Work to complete –
Provide the number of lines in the entries below containing "index", with no further words.

Structured pose outputs –
* * * * *

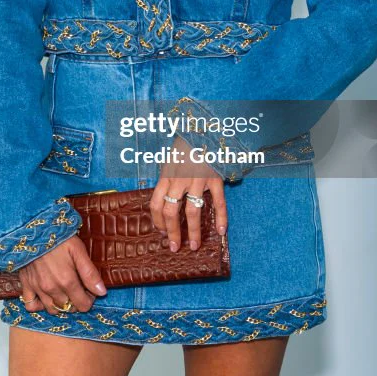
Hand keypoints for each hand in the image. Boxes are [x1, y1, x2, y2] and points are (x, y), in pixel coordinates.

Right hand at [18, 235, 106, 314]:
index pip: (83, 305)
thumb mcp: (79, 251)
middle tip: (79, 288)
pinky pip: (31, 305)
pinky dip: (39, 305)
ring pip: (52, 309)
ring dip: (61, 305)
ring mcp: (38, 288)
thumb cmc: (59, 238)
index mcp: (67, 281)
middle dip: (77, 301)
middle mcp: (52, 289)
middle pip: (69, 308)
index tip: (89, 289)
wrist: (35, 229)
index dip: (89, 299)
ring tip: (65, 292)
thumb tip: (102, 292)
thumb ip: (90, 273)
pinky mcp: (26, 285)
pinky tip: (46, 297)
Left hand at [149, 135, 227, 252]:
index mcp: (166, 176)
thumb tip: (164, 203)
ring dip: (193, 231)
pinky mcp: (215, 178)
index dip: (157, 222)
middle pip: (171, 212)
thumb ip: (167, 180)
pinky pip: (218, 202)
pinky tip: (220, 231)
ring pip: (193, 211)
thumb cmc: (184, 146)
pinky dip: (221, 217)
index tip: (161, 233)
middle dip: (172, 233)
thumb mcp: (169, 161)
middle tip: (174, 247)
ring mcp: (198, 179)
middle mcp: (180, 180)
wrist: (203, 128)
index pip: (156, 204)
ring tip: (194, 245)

* * * * *

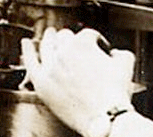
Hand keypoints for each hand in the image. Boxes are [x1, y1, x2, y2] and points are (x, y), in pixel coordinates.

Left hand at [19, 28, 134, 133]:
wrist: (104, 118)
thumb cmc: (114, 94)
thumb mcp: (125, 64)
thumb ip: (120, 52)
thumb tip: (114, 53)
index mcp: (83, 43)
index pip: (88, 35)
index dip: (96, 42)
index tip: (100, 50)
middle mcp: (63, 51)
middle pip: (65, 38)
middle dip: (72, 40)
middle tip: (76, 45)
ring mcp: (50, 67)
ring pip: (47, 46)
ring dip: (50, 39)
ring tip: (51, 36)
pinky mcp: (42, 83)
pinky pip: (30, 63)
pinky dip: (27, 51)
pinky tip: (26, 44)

* * * * *

Output for this task –
12